Only text belongs in your copy of the listing below; reproduce it exactly and leave out the pictures.

Exercise data

▼

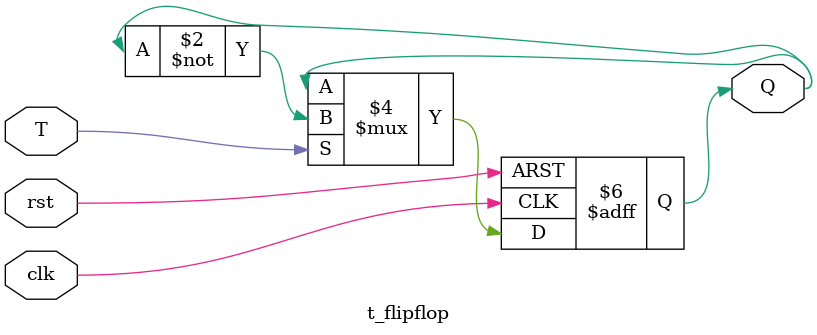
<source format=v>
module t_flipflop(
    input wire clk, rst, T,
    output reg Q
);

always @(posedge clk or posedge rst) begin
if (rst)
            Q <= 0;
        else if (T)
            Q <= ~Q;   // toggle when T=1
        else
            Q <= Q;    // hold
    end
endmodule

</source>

▲

Answer below
<source format=v>
module t_flipflop(
    input wire clk, rst, T,
    output reg Q
);

always @(posedge clk or posedge rst) begin
if (rst)
            Q <= 0;
        else if (T)
            Q <= ~Q;   // toggle when T=1
        else
            Q <= Q;    // hold
    end
endmodule

</source>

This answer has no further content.